Many of these interview comments do relate to fowl, as when a childhood classmate of O’Connor’s recalls, “When we were in the third grade, Sister Consolata used to give Mary Flannery [as a child, she went by her given double-first-name] a real hard time about her compositions. . . . She said that she always wrote about ducks and chickens and she said she never wanted to hear about another duck or a chicken.” Others report the reaction of one of O’Connor’s aunts to the publication of Wise Blood: “I don’t know where Mary Flannery met those people she wrote about, but it was certainly not in my house.” Ironically, of course, O’Connor’s aunt and mother and other relatives who looked down upon “those people” would be skewered—sometimes literally—in her later fiction.

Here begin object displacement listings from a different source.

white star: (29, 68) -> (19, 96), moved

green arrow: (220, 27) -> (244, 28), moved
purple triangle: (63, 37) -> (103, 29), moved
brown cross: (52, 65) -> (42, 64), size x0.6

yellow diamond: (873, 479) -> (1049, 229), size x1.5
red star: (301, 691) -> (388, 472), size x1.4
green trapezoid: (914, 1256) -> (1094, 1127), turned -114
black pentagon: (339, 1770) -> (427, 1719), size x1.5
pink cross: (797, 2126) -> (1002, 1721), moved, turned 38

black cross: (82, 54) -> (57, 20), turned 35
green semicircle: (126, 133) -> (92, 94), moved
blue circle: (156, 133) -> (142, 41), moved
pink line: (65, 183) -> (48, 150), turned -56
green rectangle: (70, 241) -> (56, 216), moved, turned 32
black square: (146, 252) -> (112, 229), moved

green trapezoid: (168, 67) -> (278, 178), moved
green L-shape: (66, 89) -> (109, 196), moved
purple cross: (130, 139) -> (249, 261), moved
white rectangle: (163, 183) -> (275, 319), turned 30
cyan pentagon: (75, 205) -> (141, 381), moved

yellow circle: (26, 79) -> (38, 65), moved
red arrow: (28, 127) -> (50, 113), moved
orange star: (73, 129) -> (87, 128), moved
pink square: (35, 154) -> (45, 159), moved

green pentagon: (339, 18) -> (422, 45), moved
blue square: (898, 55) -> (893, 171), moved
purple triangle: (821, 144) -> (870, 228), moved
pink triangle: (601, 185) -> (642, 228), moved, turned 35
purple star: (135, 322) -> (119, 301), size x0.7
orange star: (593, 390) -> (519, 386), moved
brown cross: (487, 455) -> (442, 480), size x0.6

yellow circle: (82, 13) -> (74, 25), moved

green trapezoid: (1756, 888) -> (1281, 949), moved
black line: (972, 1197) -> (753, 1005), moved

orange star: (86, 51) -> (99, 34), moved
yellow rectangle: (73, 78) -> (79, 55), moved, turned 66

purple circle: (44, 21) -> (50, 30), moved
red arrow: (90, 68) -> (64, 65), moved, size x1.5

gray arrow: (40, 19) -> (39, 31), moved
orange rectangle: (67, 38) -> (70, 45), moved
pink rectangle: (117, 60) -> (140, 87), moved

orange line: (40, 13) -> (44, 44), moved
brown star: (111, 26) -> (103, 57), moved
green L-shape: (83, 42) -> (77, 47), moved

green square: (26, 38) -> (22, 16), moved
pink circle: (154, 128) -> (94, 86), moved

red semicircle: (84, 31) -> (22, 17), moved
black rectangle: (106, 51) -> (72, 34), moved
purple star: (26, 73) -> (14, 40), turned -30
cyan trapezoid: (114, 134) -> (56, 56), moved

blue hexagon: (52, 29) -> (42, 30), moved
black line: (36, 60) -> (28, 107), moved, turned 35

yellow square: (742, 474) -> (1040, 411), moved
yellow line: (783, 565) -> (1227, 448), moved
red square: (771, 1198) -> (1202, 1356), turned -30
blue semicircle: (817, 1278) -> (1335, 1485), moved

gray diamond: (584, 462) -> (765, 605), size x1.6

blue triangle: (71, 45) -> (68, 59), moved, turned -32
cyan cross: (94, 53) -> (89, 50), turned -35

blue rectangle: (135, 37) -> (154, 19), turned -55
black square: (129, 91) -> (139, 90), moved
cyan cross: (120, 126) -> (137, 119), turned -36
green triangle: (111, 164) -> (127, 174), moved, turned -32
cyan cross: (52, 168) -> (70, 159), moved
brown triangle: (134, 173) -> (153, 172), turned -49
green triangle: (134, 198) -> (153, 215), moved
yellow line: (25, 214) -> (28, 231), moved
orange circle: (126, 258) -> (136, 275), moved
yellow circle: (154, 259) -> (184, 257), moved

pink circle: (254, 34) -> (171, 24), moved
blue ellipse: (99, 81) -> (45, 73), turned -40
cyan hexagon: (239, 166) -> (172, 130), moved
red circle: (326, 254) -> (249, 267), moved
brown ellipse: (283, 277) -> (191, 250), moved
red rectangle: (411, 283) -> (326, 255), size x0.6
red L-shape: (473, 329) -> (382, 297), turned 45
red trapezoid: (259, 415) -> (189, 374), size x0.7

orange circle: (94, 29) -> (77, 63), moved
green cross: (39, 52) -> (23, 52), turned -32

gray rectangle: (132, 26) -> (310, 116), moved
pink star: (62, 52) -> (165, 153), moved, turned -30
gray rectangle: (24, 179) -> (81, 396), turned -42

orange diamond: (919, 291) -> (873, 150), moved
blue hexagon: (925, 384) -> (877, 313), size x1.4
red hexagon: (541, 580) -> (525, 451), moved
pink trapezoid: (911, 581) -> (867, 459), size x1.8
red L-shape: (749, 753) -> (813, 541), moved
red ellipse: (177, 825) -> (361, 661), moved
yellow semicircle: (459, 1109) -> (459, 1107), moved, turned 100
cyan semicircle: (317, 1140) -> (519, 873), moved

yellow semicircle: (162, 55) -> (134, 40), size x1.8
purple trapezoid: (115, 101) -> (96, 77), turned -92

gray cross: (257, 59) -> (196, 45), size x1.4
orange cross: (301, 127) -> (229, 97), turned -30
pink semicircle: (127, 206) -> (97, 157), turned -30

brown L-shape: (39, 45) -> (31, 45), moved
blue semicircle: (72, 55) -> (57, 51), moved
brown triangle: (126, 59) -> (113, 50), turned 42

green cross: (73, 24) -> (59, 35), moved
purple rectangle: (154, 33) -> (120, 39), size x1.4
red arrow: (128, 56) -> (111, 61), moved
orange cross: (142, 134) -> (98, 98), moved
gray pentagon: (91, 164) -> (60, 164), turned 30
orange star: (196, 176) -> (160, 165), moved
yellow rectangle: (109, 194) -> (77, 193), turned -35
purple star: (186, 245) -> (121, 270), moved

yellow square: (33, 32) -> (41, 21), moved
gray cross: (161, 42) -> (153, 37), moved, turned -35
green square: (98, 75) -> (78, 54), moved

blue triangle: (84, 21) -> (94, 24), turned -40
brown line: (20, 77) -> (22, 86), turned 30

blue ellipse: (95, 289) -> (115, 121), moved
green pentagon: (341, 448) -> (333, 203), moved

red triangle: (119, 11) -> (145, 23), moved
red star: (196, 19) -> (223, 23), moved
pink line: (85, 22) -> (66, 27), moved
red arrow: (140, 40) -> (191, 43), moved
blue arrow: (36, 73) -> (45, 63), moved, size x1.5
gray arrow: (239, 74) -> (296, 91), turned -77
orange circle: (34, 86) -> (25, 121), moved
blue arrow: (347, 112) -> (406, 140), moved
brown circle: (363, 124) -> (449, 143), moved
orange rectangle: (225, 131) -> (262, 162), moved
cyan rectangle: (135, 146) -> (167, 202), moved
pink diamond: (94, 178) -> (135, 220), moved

Sometimes Gooch goes a little too far in trying to connect O’Connor’s real-life acquaintances to their fictional counterparts. For example, in a chapter called “The Bible Salesman,” Gooch focuses on O’Connor’s friendship with Erik Langkjaer, a young textbook salesman she met after she had been diagnosed with lupus. After lingering on Langkjaer’s rather grotesque description of the kiss he shared with O’Connor, Gooch then makes it seem as if O’Connor’s story “Good Country People”—in which a Bible salesman kisses an awkward crippled woman, then steals her wooden leg—is real life transcribed onto the page. O’Connor herself would probably be amused by this interpretation, just as she was when a man in New York asked her if she had a wooden leg.

O’Connor’s personality, in its flaws and its virtues, her shyness and her boldness, her crankiness and her gentleness, does shine through in Gooch’s biography. My hope is that, since Gooch is not writing from inside the Christian group of O’Connor devotees, more people outside the church may be led to read her fiction for themselves and there encounter her portraits of God’s radical grace in all their original power. As harsh as she was to the hypocritical and the proud, O’Connor was remarkably compassionate toward the “displaced persons,” those still searching for home.

Note: For readers who do want a more thorough exploration of O’Connor’s Christian belief and how it affected her fiction, two excellent reads are Christina Bieber Lake’s The Incarnational Art of Flannery O’Connor and Ralph C. Wood’s Flannery O’Connor and the Christ-Haunted South (there’s that phrase!). Another helpful work is Paul Elie’s mammoth The Life You Save May Be Your Own: An American Pilgrimage, which places O’Connor’s life and thought in the context of fellow American Catholic writers Dorothy Day, Thomas Merton, and Walker Percy.